◆ PROBLEM TO WORK ON: All lines in the records below that hold "from" are to be shown.

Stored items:
******************************

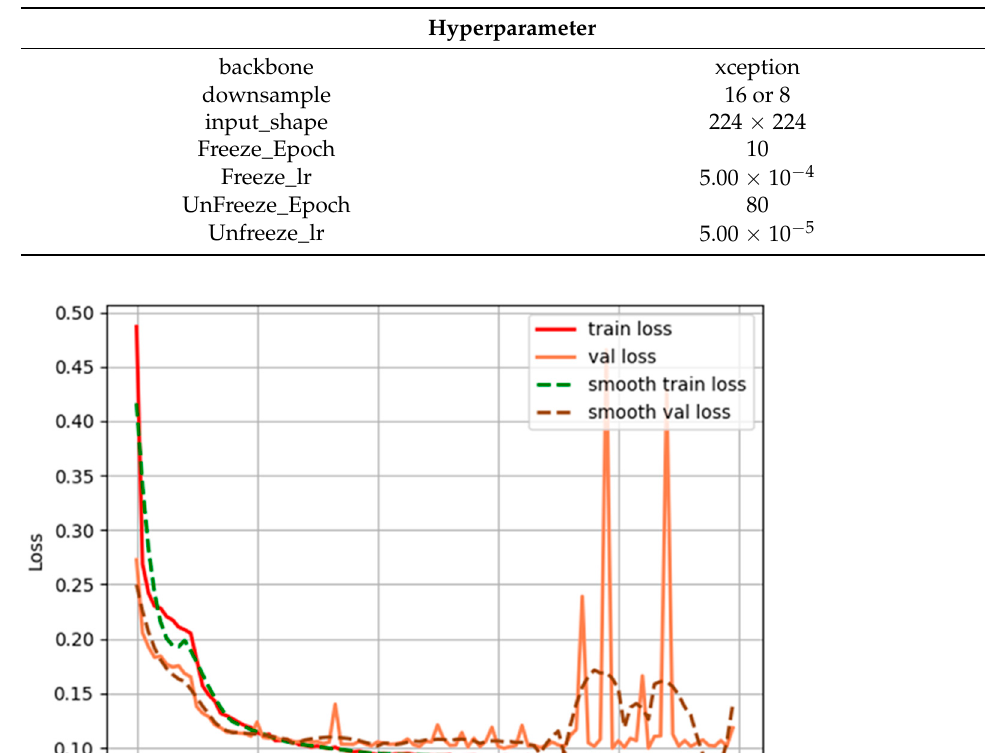
Table 1. Hyperparameters for Deeplab-V3plus.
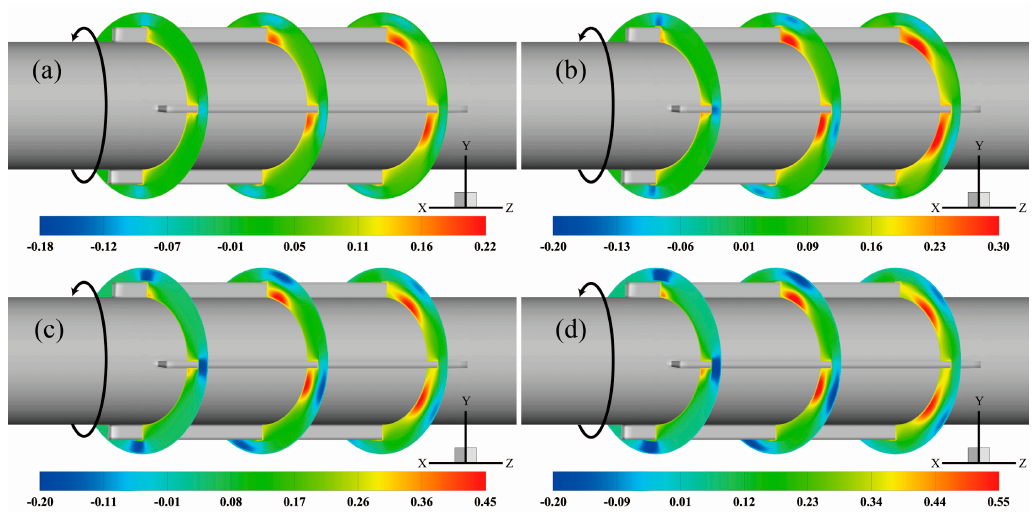
Figure 5. Tangential velocity contours with four different rotational speeds for straight blade at α = 0 ◦ : ( a ) 80 rpm; ( b ) 120 rpm; ( c ) 160 rpm; and, ( d ) 200 rpm.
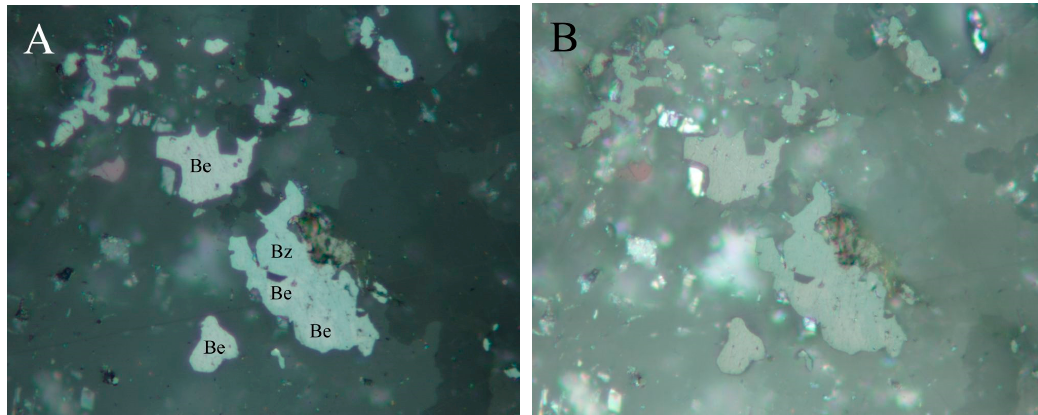
( A ) one polarizer, and ( B ) partly-crossed polarizers. Field of view 210 μ m. P ř íbram, from a dump of shaft 16. Photo by P. Škácha.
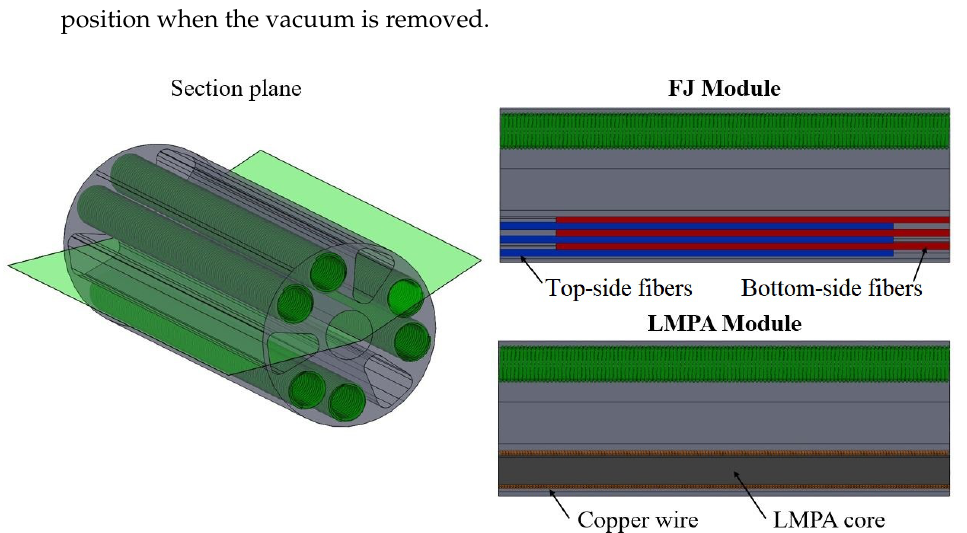
Figure 3. Section views of the manipulator based on the two variable stiffness technologies adopted and compared in this study. Both the central lumen and a pneumatic chamber are also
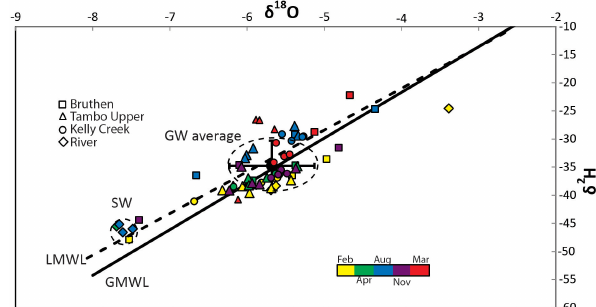
Figure 4. δ 18 O and δ 2 H values of bank water and river water from the Tambo River. LMWL defined by Melbourne meteoric water line in Hughes and Crawford (2012). Dashed lines indicate typical river water and bank water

******************************

◆ OUTPUT OF THE TASK:
( A ) one polarizer, and ( B ) partly-crossed polarizers. Field of view 210 μ m. P ř íbram, from a dump of shaft 16. Photo by P. Škácha.
Figure 4. δ 18 O and δ 2 H values of bank water and river water from the Tambo River. LMWL defined by Melbourne meteoric water line in Hughes and Crawford (2012). Dashed lines indicate typical river water and bank water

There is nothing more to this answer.